I’m glad spring is here – this past winter sapped my productivity.  I hibernated – not just physically as my body took cues from nature as the days shortened and the temperatures dropped, but mentally as my motivation waned.

Last fall, I started building my workshop and work ground to a halt as the holidays approach, and the snow, rain, other obligations conspired against me in the ensuing months.  Saturday, Tim came over and we made some progress on stitching together insulation and siding on the final wall.  We didn’t finish, but perhaps another day will close out this phase.  

workshop endwall

Of course, the trim, roof, doors, and electrical all lie ahead and each pose their own challenges.    I regularly practice cognitive dissonance – I know that it typically takes entire crews of workers to do these things over weeks and months working 40 hour weeks, and yet I somehow unreasonably expect to knock this out in a couple months of weekends with a bit of help from friends.    I seem somehow genuinely surprised that it’s not yet done. 

Of course, another explanation is that I distract myself with other projects left incomplete, like these railings on the second floor porch.  This is clearly a case study on doing things right the first time, as the most efficient way to go.   I didn’t.   It was also another practical lesson in project management.   Any PM who last penned out a gant chart and established the start / finish dependencies on multiple work items understands that many things need to be done in parallel, and those tasks with more lead time must be started earlier.  While building the house, I experienced the conflict between what I knew should be happening, and what I was able to do with available resources – time, energy, money, and begged and borrowed labor.


In the case of these steel railings,  they were a detail that needed to be in place at time of final inspection, and had a relatively long lead time required to design, calculate the materials needed, procure the material, assemble, paint, and install them.  At the time, I was overwhelmed by the remaining tasks and the impending deadline and didn’t get this work  started early enough.  In the end, my neighbor and good friend Rick, pulled an all nighter welding and assembling these for me, and then came over at 6 am and raced the clock to crane them up to the second floor and get them installed before the building inspector arrived sometime after 8:00 am.    So, to meet the deadline, we skipped the prime and paint.   Fast forward two and half years, and I have some very rusty railings.   I’m removing them one at a time, sanding off all the rust, priming and then painting.   The combined set of tasks require about six hours per section of railing, and there are four sections.   I’ve just started the third.

Our house is complete, but it’s not finished.    It seems to defy logic that we could build the entire house in less than 2 years, working nights and weekends and communting round trip accross the county, but haven’t been able to close out all these punch list items while living in it for over two years.

## Exercise prompt:
Write out the post above about the unfinished workshop and rusty porch railings word for word, from its first line to its last.

## Listed records:
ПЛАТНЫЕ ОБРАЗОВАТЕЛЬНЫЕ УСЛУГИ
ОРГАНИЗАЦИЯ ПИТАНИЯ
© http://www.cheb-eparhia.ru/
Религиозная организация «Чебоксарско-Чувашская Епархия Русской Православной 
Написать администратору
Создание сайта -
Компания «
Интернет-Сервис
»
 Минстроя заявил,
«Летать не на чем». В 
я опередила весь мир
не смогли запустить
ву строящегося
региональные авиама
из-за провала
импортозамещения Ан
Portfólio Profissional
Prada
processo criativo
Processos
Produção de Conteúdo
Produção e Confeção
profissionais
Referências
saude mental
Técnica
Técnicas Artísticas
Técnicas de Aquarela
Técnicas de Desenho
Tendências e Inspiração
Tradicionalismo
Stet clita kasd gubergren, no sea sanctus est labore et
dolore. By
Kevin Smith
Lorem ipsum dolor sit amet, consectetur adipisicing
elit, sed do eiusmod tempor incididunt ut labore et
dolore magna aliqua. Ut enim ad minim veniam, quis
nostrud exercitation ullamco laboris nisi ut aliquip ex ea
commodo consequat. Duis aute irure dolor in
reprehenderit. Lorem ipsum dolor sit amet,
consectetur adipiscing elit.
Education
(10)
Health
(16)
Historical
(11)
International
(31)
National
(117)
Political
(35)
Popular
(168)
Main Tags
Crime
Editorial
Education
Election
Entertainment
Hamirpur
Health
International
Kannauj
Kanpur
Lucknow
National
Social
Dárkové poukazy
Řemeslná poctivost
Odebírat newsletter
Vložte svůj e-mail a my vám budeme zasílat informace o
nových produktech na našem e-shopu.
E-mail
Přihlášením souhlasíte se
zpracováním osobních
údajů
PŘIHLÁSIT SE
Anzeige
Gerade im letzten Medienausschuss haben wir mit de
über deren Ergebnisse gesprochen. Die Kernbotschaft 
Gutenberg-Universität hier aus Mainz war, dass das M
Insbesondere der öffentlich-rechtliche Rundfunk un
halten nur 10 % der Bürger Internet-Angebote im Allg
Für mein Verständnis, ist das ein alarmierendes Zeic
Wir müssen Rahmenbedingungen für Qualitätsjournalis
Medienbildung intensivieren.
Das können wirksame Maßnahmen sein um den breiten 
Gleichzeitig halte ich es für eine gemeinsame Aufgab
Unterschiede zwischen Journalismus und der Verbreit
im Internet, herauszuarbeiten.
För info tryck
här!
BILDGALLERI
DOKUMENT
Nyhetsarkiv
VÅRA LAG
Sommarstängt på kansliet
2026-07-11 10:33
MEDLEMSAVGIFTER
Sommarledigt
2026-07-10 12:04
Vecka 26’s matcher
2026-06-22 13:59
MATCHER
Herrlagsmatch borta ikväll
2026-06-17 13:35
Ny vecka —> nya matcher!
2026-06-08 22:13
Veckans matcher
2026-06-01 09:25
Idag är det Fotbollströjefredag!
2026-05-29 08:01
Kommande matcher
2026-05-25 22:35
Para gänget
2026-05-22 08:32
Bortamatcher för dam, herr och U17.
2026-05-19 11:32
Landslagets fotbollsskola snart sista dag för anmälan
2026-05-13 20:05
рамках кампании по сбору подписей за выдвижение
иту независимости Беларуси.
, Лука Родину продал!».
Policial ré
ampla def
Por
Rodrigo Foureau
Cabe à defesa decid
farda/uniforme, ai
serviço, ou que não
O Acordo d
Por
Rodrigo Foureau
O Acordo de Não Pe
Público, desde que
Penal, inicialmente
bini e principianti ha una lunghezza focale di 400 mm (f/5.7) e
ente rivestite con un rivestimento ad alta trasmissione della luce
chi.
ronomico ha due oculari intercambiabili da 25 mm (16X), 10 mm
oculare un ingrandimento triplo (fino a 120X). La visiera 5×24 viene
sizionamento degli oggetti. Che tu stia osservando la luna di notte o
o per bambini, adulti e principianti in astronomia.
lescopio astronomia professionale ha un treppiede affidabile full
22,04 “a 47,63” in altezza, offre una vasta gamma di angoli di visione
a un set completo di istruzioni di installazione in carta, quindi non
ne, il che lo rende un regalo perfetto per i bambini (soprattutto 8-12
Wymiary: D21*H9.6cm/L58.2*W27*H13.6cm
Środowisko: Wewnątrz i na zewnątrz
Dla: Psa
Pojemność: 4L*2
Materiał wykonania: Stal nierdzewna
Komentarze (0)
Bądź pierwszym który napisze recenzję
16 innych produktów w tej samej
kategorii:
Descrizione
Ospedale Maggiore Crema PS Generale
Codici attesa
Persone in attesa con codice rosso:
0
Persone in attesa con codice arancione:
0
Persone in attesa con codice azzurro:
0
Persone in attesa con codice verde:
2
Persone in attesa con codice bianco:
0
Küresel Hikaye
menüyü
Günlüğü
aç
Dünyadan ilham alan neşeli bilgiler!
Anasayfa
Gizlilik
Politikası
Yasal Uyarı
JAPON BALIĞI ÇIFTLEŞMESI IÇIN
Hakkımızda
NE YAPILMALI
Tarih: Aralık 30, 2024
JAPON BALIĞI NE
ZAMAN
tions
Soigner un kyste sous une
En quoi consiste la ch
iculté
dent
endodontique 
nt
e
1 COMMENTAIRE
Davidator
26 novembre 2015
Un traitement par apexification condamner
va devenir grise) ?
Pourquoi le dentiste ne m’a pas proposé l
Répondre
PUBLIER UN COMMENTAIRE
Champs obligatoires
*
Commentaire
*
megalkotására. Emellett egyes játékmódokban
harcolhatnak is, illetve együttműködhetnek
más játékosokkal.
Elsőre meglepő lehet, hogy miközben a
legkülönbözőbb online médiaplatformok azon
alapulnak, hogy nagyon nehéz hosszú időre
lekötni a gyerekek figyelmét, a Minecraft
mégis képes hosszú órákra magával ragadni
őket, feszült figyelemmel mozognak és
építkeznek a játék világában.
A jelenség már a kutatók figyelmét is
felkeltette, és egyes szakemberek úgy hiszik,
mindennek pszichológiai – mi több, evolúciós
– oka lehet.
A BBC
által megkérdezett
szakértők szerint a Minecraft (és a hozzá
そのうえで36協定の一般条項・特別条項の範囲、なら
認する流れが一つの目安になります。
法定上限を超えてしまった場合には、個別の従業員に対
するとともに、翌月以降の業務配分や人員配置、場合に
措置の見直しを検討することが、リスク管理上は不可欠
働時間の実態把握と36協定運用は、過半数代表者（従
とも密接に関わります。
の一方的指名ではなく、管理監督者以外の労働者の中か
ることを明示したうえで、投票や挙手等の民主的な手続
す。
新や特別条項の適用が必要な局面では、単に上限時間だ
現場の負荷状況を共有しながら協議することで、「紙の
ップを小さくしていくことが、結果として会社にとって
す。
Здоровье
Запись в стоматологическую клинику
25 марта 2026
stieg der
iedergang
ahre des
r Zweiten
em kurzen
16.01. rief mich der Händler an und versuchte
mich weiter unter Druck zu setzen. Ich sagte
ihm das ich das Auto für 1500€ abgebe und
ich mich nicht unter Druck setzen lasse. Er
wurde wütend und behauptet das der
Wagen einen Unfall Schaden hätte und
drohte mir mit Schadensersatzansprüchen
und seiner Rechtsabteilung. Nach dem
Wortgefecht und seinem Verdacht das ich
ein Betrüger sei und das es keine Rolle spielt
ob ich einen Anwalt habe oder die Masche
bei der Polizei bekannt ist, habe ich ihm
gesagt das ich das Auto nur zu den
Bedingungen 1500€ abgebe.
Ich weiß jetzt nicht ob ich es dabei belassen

## Solution for this task:
I’m glad spring is here – this past winter sapped my productivity.  I hibernated – not just physically as my body took cues from nature as the days shortened and the temperatures dropped, but mentally as my motivation waned.

Last fall, I started building my workshop and work ground to a halt as the holidays approach, and the snow, rain, other obligations conspired against me in the ensuing months.  Saturday, Tim came over and we made some progress on stitching together insulation and siding on the final wall.  We didn’t finish, but perhaps another day will close out this phase.  

workshop endwall

Of course, the trim, roof, doors, and electrical all lie ahead and each pose their own challenges.    I regularly practice cognitive dissonance – I know that it typically takes entire crews of workers to do these things over weeks and months working 40 hour weeks, and yet I somehow unreasonably expect to knock this out in a couple months of weekends with a bit of help from friends.    I seem somehow genuinely surprised that it’s not yet done. 

Of course, another explanation is that I distract myself with other projects left incomplete, like these railings on the second floor porch.  This is clearly a case study on doing things right the first time, as the most efficient way to go.   I didn’t.   It was also another practical lesson in project management.   Any PM who last penned out a gant chart and established the start / finish dependencies on multiple work items understands that many things need to be done in parallel, and those tasks with more lead time must be started earlier.  While building the house, I experienced the conflict between what I knew should be happening, and what I was able to do with available resources – time, energy, money, and begged and borrowed labor.


In the case of these steel railings,  they were a detail that needed to be in place at time of final inspection, and had a relatively long lead time required to design, calculate the materials needed, procure the material, assemble, paint, and install them.  At the time, I was overwhelmed by the remaining tasks and the impending deadline and didn’t get this work  started early enough.  In the end, my neighbor and good friend Rick, pulled an all nighter welding and assembling these for me, and then came over at 6 am and raced the clock to crane them up to the second floor and get them installed before the building inspector arrived sometime after 8:00 am.    So, to meet the deadline, we skipped the prime and paint.   Fast forward two and half years, and I have some very rusty railings.   I’m removing them one at a time, sanding off all the rust, priming and then painting.   The combined set of tasks require about six hours per section of railing, and there are four sections.   I’ve just started the third.

Our house is complete, but it’s not finished.    It seems to defy logic that we could build the entire house in less than 2 years, working nights and weekends and communting round trip accross the county, but haven’t been able to close out all these punch list items while living in it for over two years.